At the same time, the growing worldwide indignation towards the genocidal massacre of Palestinians, including growing protest within the United States itself, is a further indication of the persistence of a significant potential, especially among the youth, in support of progressive causes, such as opposition to imperialist and colonial wars, to racism in all its forms, to gender oppression, to the continuous neoliberal dismantlement of all social gains achieved in the previous century, to capitalism itself, which is increasingly deprived by neoliberalism of the elements of social justice that softened it for a few decades, and, last but not least, to the ever more criminal benign neglect of governments in the face of climate change and its dreadful consequences.

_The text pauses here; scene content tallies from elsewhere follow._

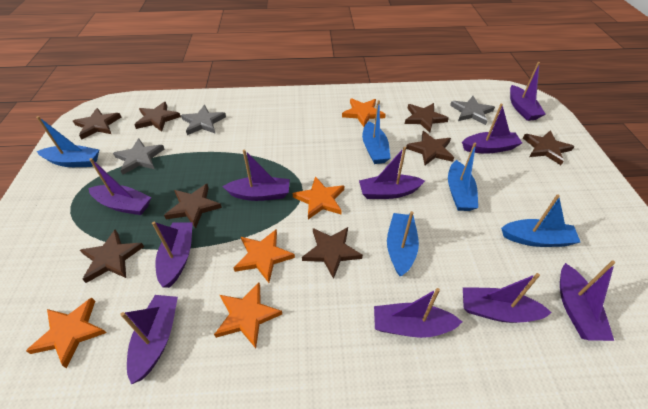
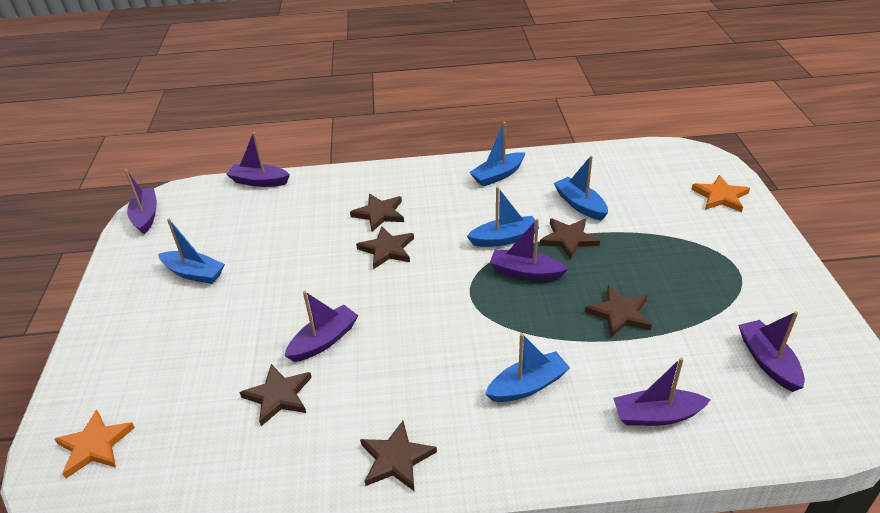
brown star: 8 -> 6
grey star: 3 -> 0
orange star: 5 -> 2
purple boat: 10 -> 6

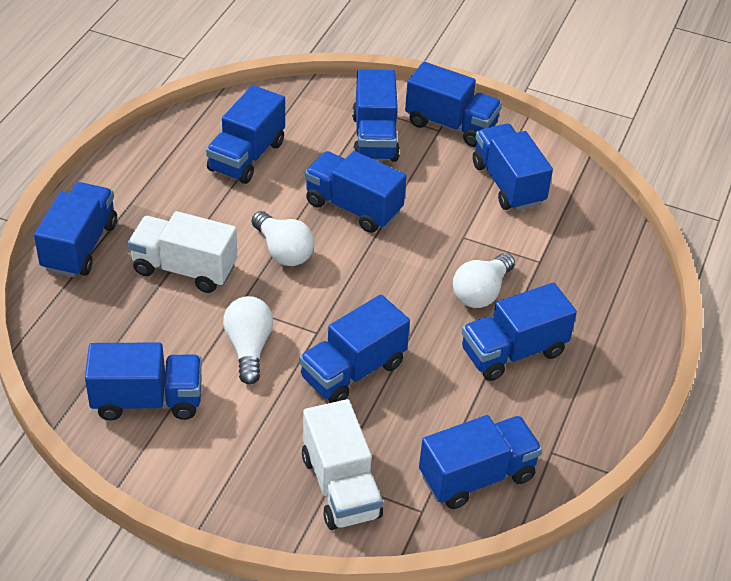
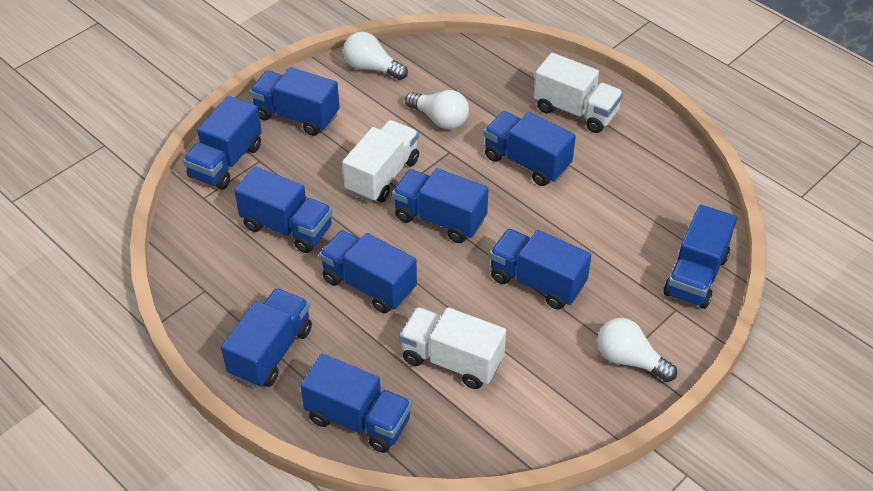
white truck: 2 -> 3

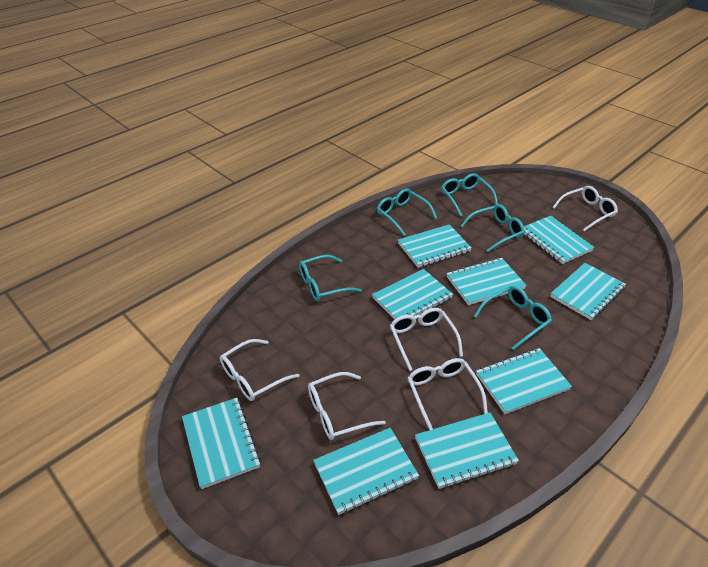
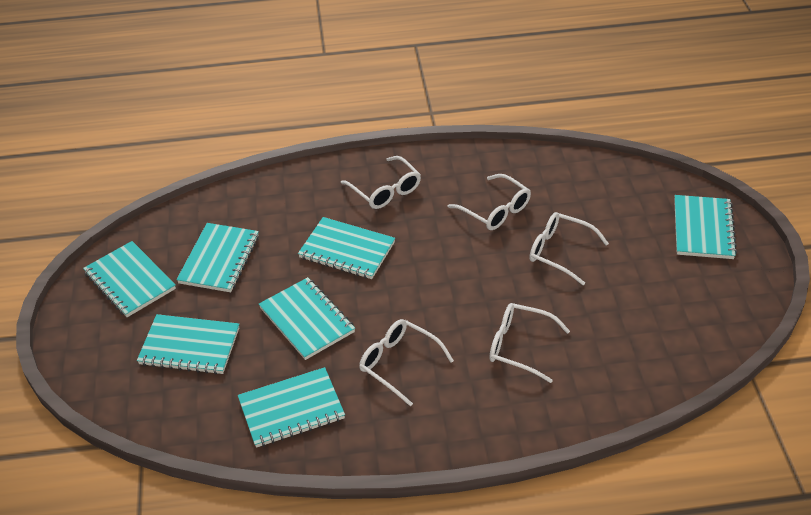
turquoise glasses: 5 -> 0
turquoise notebook: 9 -> 7

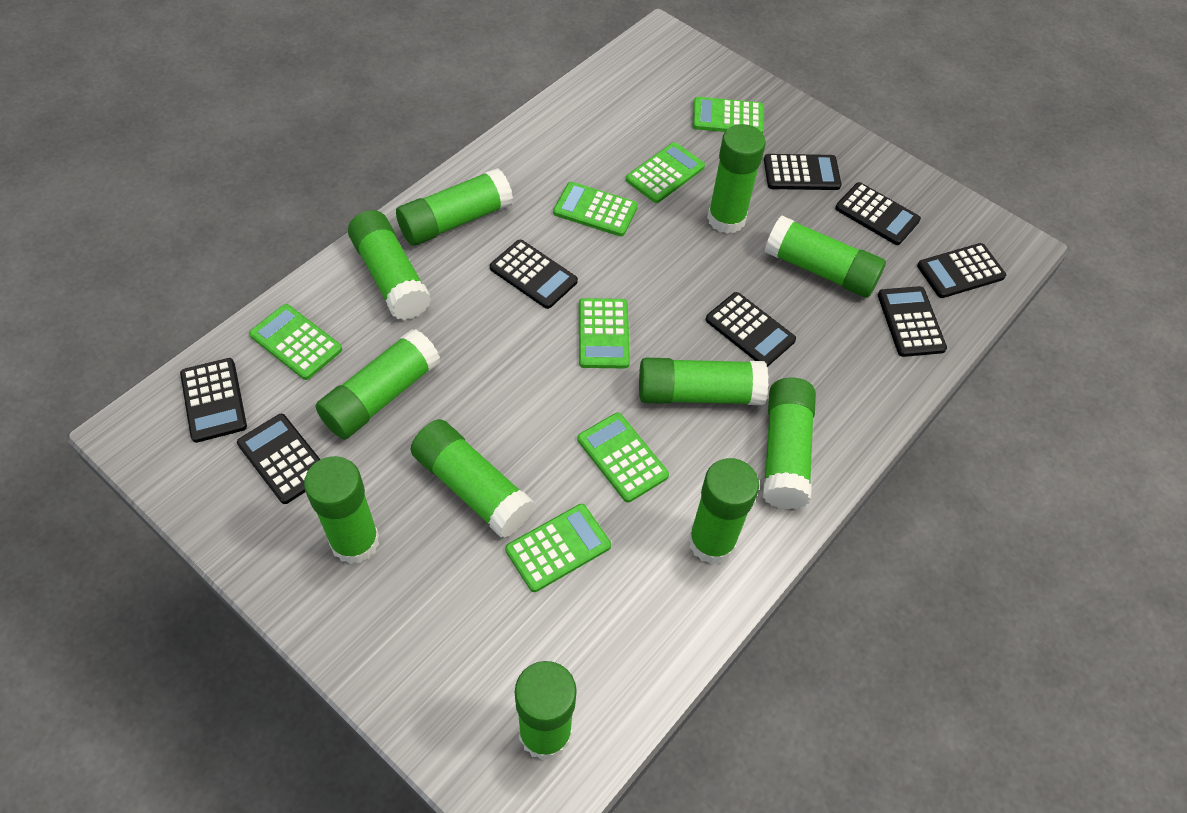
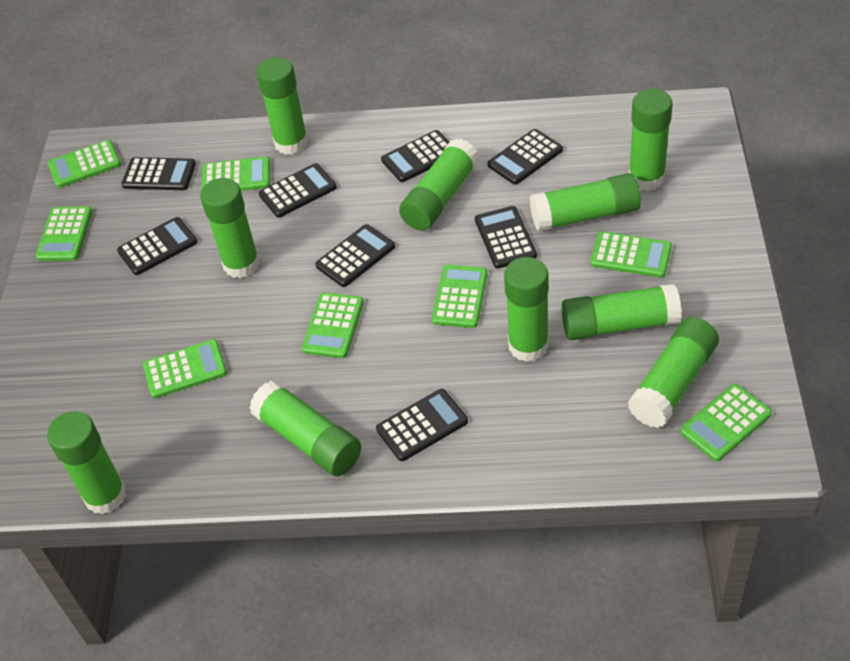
green calculator: 7 -> 8
green glue stick: 11 -> 10

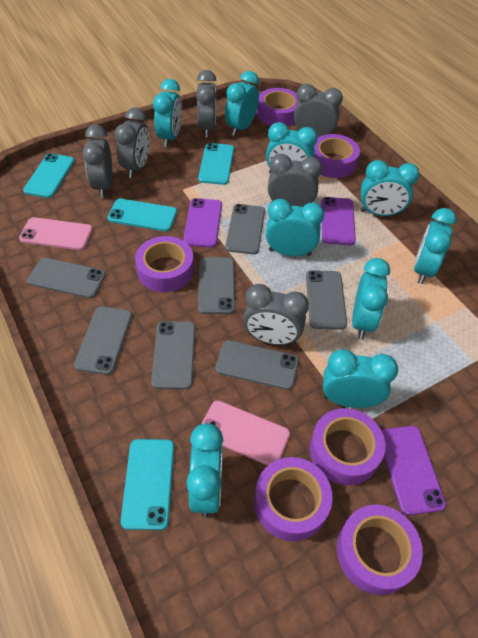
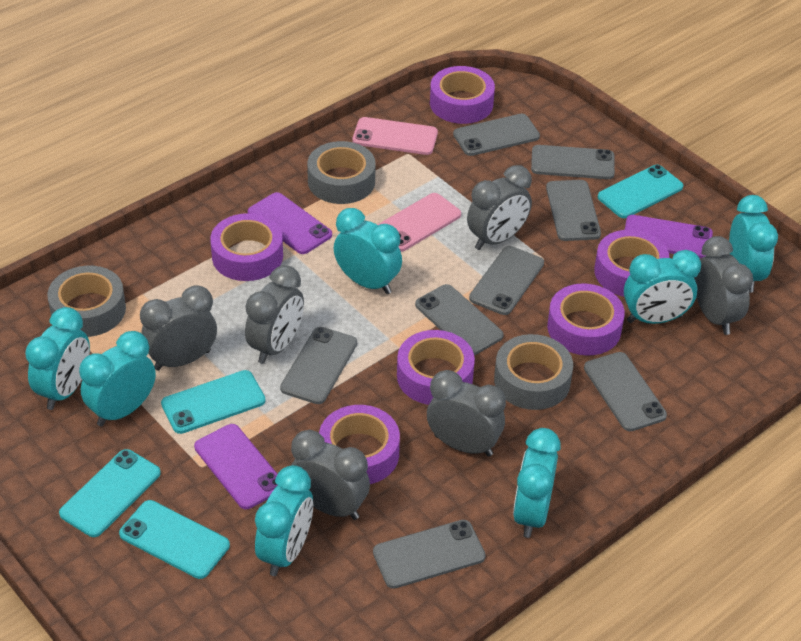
grey phone: 7 -> 8
grey tape: 0 -> 3
turquoise clock: 9 -> 7

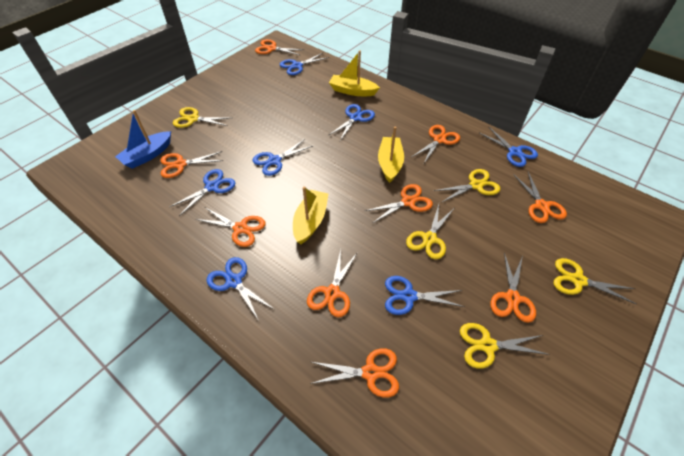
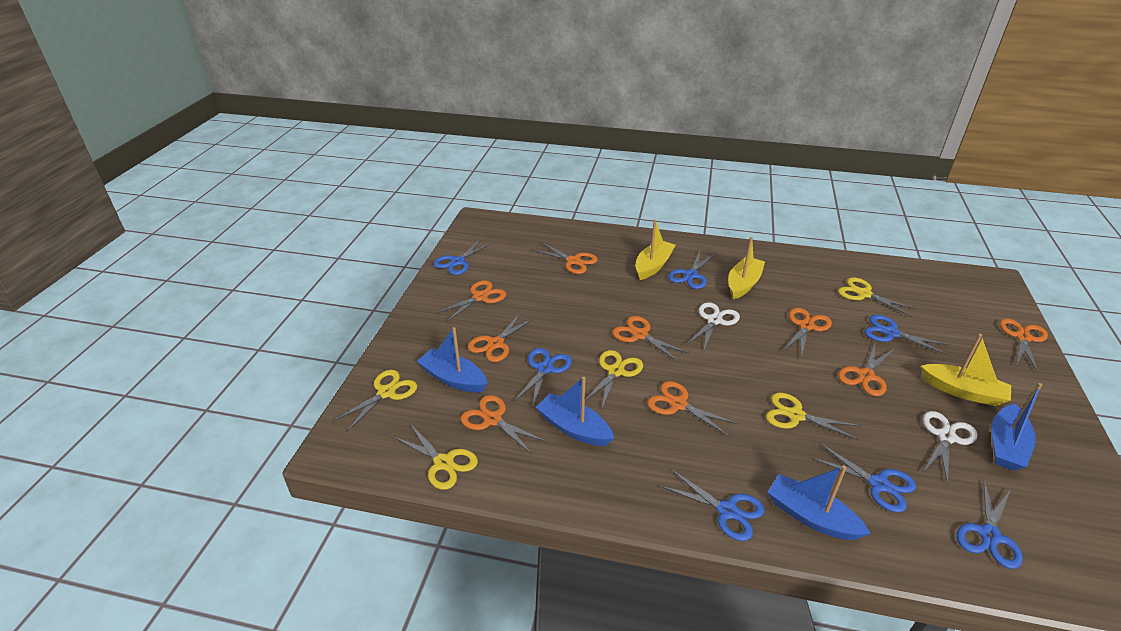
blue boat: 1 -> 4
white scissors: 0 -> 2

Capturing this potential and channelling it into organized forms that could tremendously enhance its effectiveness and confer a new credibility and hopefulness on the fight to change the world require a reinvention of socialist anticapitalism, fully absorbing the lessons of the defeats of the twentieth century’s Left and liquidating the unsettled accounts of its huge historical bankruptcy. In sum, in order to be able to convince at large that “another world is possible” – the central slogan of the global justice movement since the turn of the century – it is imperative to first show in deeds, and not only in words, that another Left is possible. It is therefore highly urgent for the Left to reinvent itself.